While Search@UW is designed to be more user-friendly than other research tools, there are a few tips to keep in mind.

  •  Browsers can make a difference.  If you are having problems, clear the broswer cache and close Search@UW.  For more information, see "How to Clear Your Browser Cache" (link below.)
  • When searching by author, simply type the name.  Example: Mark Twain.  This will retrieve information written both by and about the author Mark Twain. After you have retrieved your search results, use the Author/Creator facet to limit to materials written by the author.
  • Special symbols and/or connectors are NOT required for using Search@UW.  However, you can make your searches more efficient by using the following: 
    • An asterisk * is the wildcard symbol.  Example: geology AND glacia*
    • Using quotation marks will retrieve this exact phrase: Example:  "social media" 
    • Connectors AND, OR, NOT must be CAPITALIZED. If not, the connectors are included in the search.  Example: "initial public offering" AND facebook


Advanced Searching

If you are having trouble narrowing your results or are searching for a known item, using the Advanced search might be helpful.  You can limit your search to title, author or subject.  You can also limit by language, date and the "Basic Search" scopes (Everything, Articles, UW Colleges Books and Media, UW System Books and Media and Digital Collections.)

Advanced Searching

Did you Mean?

In some circumstances, Search@UW will include a "Did You Mean" function.  For example:

A single misspelled term may result in a "Did you mean?" prompt with a suggested term. Instead of providing the term closest to the one misspelled, the system selects the term based on how frequently it shows up in the database indexes. For example, the misspelled term "sence" may result in "Did you mean science?" rather than "Did you mean 'sense'?" because "science" appears more frequently in our database indexes.

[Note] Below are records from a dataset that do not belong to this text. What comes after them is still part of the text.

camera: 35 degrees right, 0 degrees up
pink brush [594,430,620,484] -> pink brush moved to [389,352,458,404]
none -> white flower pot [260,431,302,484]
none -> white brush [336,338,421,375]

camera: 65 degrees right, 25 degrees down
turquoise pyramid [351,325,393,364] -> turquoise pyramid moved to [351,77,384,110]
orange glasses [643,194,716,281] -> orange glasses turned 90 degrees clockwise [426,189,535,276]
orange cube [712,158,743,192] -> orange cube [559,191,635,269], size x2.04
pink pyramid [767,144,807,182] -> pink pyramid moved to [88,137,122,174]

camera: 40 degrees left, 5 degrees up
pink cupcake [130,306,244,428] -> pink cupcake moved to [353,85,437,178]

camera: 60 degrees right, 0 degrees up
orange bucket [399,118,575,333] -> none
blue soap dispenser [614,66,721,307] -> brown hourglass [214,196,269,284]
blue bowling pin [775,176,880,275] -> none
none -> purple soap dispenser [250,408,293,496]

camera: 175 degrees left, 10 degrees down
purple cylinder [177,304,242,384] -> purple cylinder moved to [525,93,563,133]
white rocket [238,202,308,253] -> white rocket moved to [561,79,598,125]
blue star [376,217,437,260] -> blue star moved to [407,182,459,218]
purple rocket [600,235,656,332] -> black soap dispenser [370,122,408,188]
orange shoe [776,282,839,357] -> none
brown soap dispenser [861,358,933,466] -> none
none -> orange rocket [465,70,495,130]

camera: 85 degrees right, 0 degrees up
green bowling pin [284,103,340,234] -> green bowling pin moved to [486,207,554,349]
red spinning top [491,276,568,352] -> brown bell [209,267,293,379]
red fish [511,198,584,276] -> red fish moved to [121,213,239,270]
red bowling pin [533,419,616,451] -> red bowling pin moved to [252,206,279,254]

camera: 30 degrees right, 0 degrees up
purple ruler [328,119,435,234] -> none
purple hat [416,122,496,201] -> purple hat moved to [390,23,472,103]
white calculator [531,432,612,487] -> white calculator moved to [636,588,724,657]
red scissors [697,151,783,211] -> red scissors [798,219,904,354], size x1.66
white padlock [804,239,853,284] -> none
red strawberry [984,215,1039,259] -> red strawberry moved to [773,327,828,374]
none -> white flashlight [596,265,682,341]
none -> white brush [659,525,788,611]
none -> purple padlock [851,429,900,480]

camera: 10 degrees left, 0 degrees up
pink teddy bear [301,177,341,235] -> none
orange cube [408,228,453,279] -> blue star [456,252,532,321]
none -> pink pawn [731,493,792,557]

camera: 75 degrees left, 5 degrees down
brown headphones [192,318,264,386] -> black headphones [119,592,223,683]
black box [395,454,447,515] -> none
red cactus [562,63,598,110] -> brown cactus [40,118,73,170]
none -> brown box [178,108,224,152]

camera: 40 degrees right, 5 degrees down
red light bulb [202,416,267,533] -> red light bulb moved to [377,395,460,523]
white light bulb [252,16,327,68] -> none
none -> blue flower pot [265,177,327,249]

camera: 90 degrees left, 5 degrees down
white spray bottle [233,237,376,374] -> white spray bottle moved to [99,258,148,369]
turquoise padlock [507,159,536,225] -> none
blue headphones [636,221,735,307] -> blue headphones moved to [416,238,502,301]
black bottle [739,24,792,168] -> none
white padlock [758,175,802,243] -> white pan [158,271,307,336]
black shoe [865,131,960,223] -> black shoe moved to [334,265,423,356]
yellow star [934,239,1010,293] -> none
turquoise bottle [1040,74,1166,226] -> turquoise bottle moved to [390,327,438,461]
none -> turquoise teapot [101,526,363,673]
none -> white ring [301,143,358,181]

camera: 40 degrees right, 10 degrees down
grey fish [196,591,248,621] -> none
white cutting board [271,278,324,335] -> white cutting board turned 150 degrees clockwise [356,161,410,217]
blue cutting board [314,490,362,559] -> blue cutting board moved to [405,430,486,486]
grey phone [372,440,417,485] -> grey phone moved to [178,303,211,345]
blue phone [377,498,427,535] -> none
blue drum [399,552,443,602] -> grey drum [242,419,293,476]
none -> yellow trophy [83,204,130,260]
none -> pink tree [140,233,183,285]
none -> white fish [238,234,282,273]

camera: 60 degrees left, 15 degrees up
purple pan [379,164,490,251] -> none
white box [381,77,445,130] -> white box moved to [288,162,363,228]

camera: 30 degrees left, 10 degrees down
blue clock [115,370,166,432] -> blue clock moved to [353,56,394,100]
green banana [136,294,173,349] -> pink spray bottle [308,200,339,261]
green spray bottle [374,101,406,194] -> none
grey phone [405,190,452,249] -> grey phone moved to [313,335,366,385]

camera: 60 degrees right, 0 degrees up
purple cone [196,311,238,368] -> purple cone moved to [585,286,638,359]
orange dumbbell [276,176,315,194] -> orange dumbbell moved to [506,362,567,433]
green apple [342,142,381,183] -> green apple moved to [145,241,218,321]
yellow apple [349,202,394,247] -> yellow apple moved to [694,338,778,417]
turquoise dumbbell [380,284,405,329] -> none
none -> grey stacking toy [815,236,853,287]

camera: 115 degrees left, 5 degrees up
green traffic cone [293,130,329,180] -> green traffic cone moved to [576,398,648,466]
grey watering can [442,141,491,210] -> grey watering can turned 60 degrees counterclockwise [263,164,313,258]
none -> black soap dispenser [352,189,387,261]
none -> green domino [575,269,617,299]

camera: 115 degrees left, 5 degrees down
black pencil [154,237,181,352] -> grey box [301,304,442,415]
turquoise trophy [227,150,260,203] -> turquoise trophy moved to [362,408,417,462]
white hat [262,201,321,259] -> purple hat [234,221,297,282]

A phrase containing a single misspelled word may or may not result in a "Did you mean?" prompt, depending on whether the phrase is stored in the index. For example, "Gon with the Wind" will invoke a "Did you mean 'Gone with the Wind'"? prompt but "Sence and Sensibility" will not.  However, removing the "and" from a phrase like "Sense and Sensibility" will trigger a "Did you mean?" response.

A phrase with more than one misspelled term will result in only a one term prompt.

"Did you mean?"only applies to an individual term among a list of terms.and returns only one suggested term for any misspelling.  It does NOT return any suggestions if 50 or more results are returned.